Interestingly, both elections had a Jacob Zuma effect
, first in 2016 with his historically low approval ratings and again in 2024 through the formation of a new political entity Mkhonto WeSizwe Party1. Another often under reported headline in the election is voter turnout. In this post focuses on the interaction between the 2022 Census Results and 2024 National and Provincial Results. The goal is to determine whether there were predictors in the 2022 Census that can explain the regional differences in voter turnout.
2 DATA COLLECTION
We rely on two primary governmental sources, Statistics South Africa (StatsSA) and the Independent Electoral Commission (IEC). The Census Dataset available from the StatsSA website. The post-enumeration and publication of results has not been without controversy. Moultrie and Dorrington (2024) found flaws in the census results with policy and planning implications, including an over estimation of the overall population, demographic inaccuracies and inconsistent sub-national spatial estimates among other issues.
Beyond these reported issues, the 2022 Census 10% Sample omits some crucial variables such Income, Water Interruptions longer than two consecutive days, Labour Outcomes and Mortality and Fertility. Since the publication of the report, there has been a flurry of activity among Academics, Media and Policy Planners to try and mitigate the above mentioned issues.
StatsSA has also retracted the `SA at a Glance: Census 2022` report lending credence to concerns raised about the Census 2022 data. The ramifications of overestimating and underestimating populations are far-reaching both for business and society. For our purposes, we need to consider the data as estimates rather than Census until the adjusted data is published.
Despite an Electoral Court an unsuccessful court case alleging irregularities (see Zondi and Steyn (2024)), the IEC data does not contain any material data collection controversy. Spatially joining the datasets presents the first challenge. The electoral results are present across voting districts, a sub-ward level area, which enable efficient voting while the 2022 Census 10% has the municipality as the lowest level of observation.
To enable a join, it is possible to aggregate the voter turnout data to municipal level and compare outcomes at the same level. However, this decision has a trade-off; nuance. South Africa is a spatially fragmented nation, intra-municipal socio-economic outcomes can vary greatly, even between contiguous neighbours. Similarly, voting behaviour can follows a similar pattern.

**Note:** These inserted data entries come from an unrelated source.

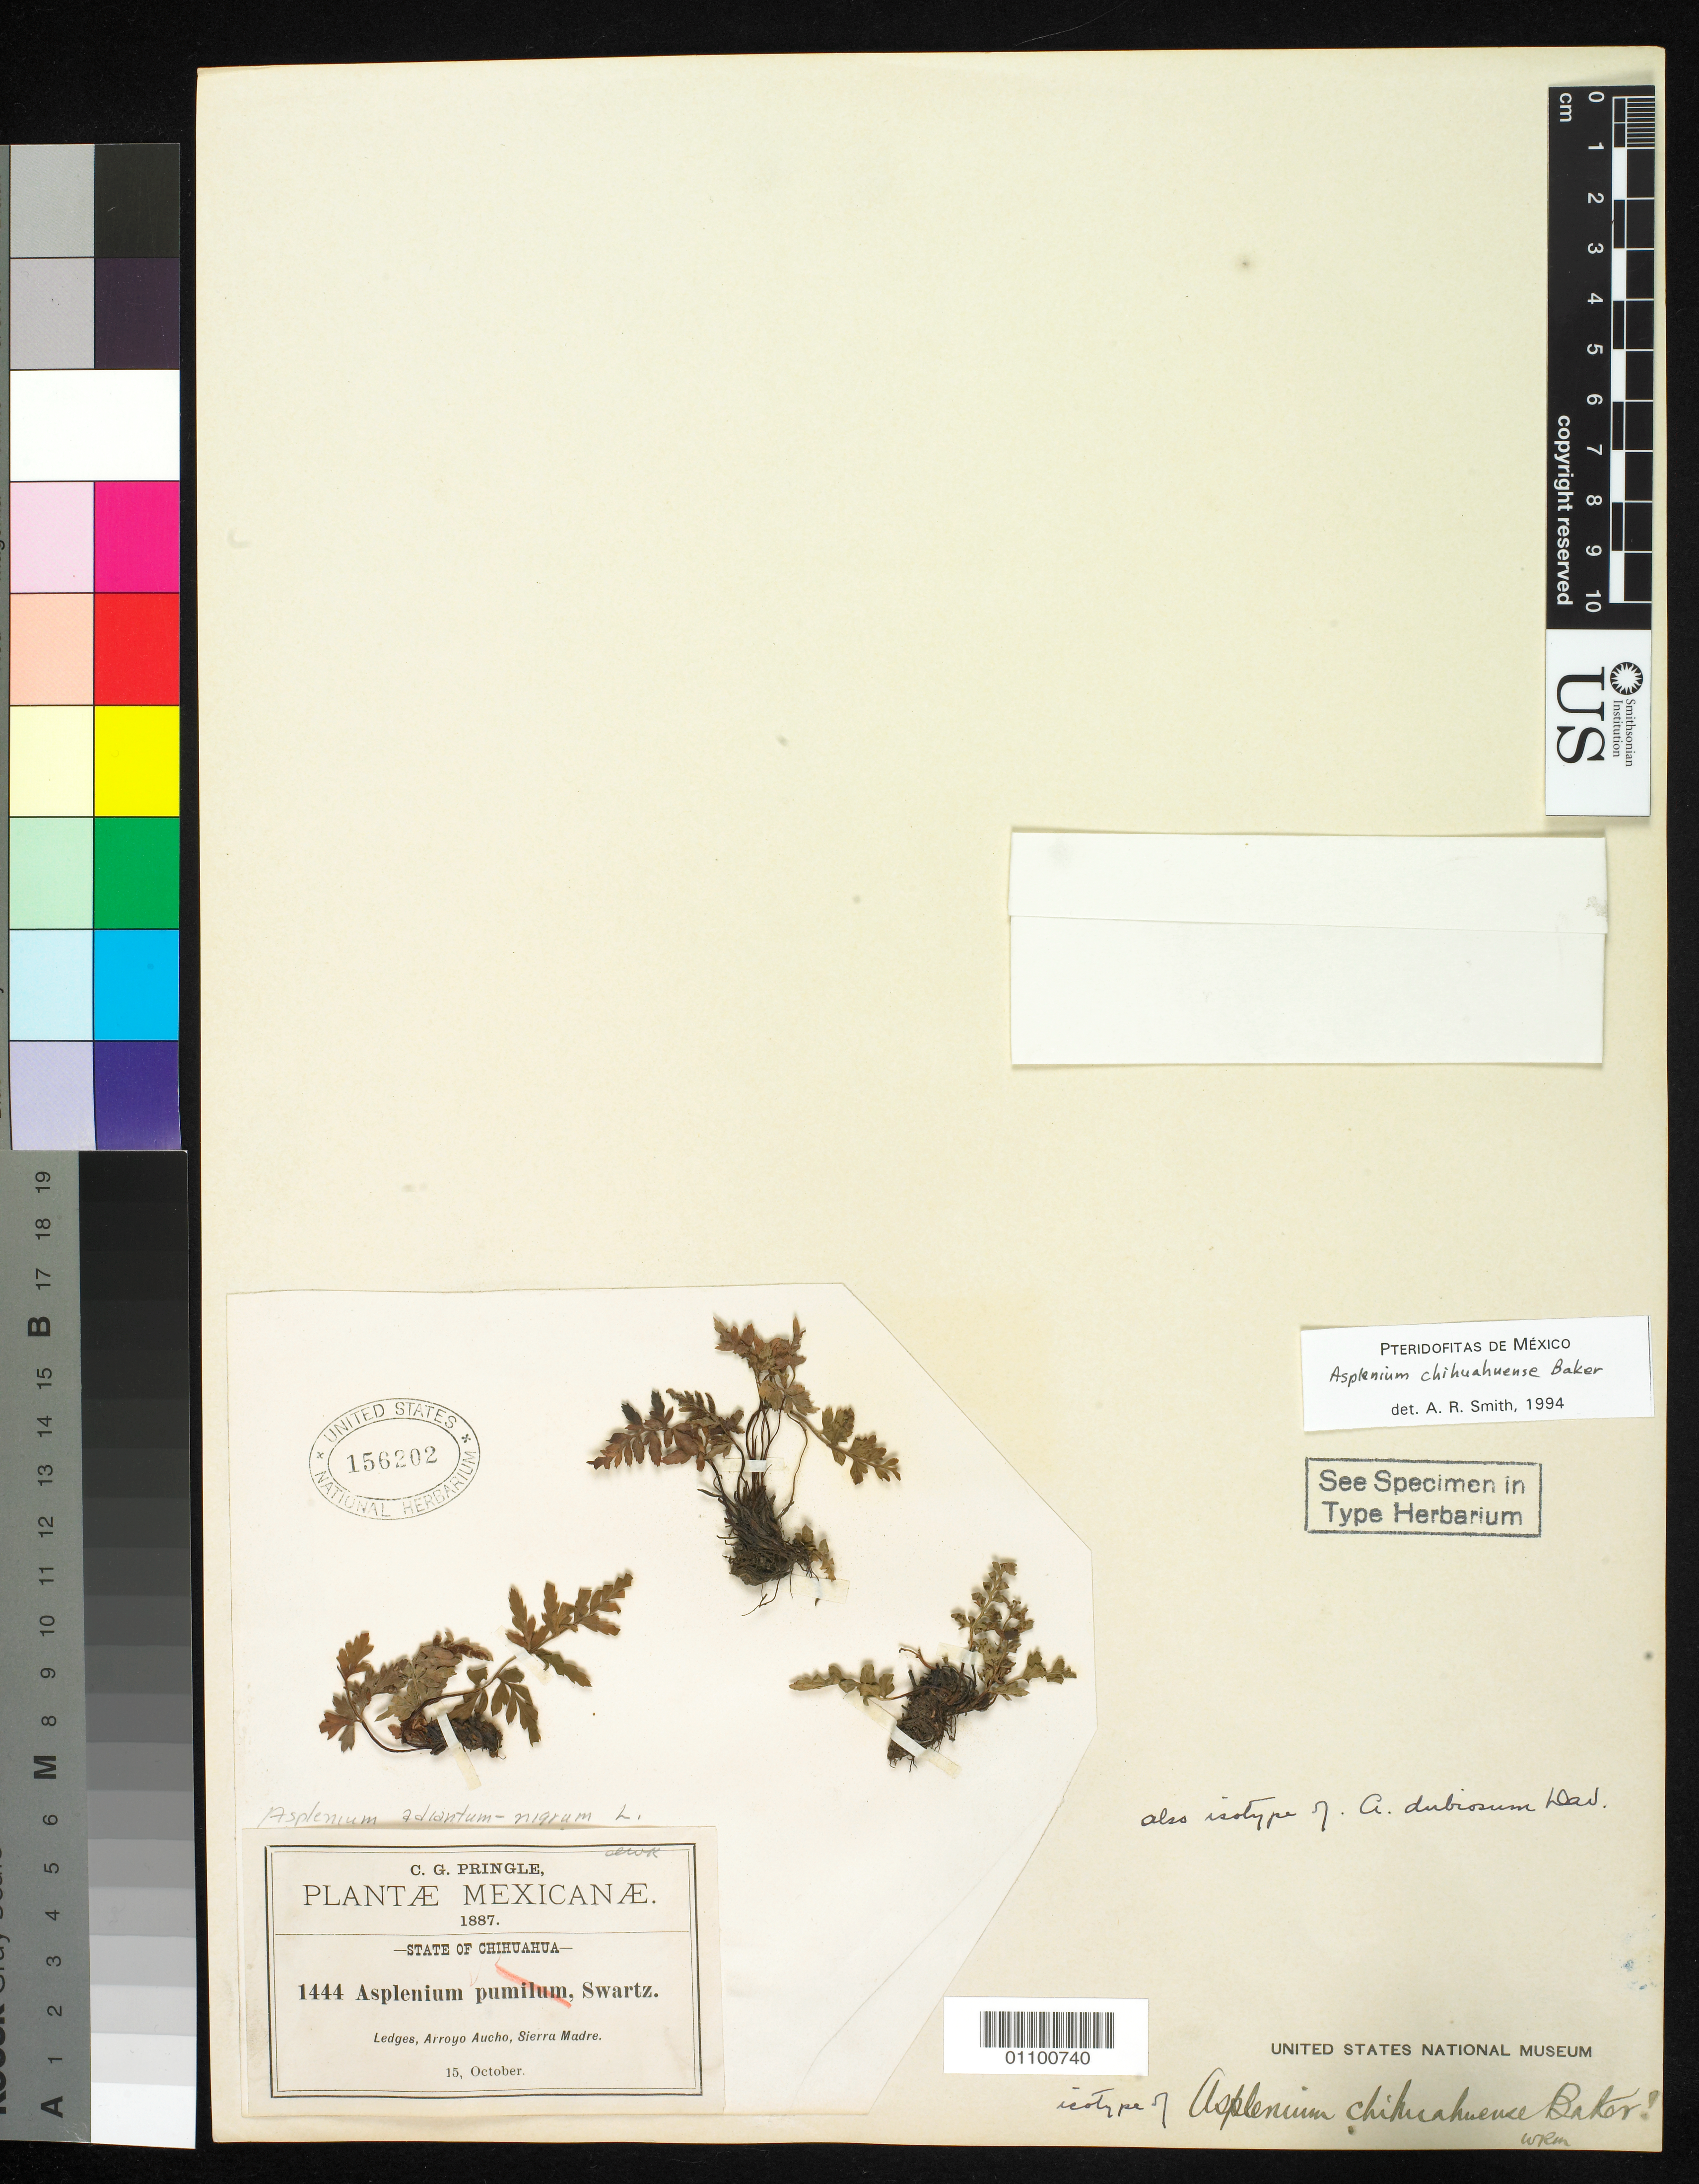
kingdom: Plantae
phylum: Tracheophyta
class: Polypodiopsida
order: Polypodiales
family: Aspleniaceae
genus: Asplenium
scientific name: Asplenium chihuahuense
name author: Baker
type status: Isotype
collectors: C. G. Pringle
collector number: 1444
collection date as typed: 15 Oct 1887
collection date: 1887-10-15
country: Mexico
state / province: Chihuahua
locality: Arroyo Aucho, Sierra Madre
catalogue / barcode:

One approach to overcome this hurdle is dasysmetric mapping, where we effective diffuse a socio-economic outcomes across the estimated population distribution in an area. For our purposes, it is suffice to aggregate the voting data to the same level as the census sample dataset.
2.1 DATA PREPROCESSING
Since the data collection methods differ across the two datasets. It is important to consider the special nature of the Census data; it is effectively a complex survey. Zimmer (2024) will serve as an important starting point for aggregating and estimating socio-economic differences across municipalities.
see code
Ward_Turnout <- readRDS(file = "data/SA_Wards_Turn_Out_Difference_1_2024-06-17.rds")[,c("province","cat_b","municipali","ward_no","district","district_co","ward","turnout_diff","geometry")]
Household_Data <- read_dta(file = 'data/sa-census-2022-v1-stata/sa-census-2022-household-v1.dta')
Geodataset <- read_dta("data/sa-census-2022-v1-stata/sa-census-2022-geography-v1.dta")
Municipal_Turnout <- Ward_Turnout |>
mutate(turnout_diff = ifelse(is.na(turnout_diff),0,turnout_diff)) |>
group_by(province,cat_b,municipali) |>
summarise(turnout_diff = median(turnout_diff),
.groups="drop") |>
sf::st_drop_geometry()
although coordinates are longitude/latitude, st_union assumes that they are
planar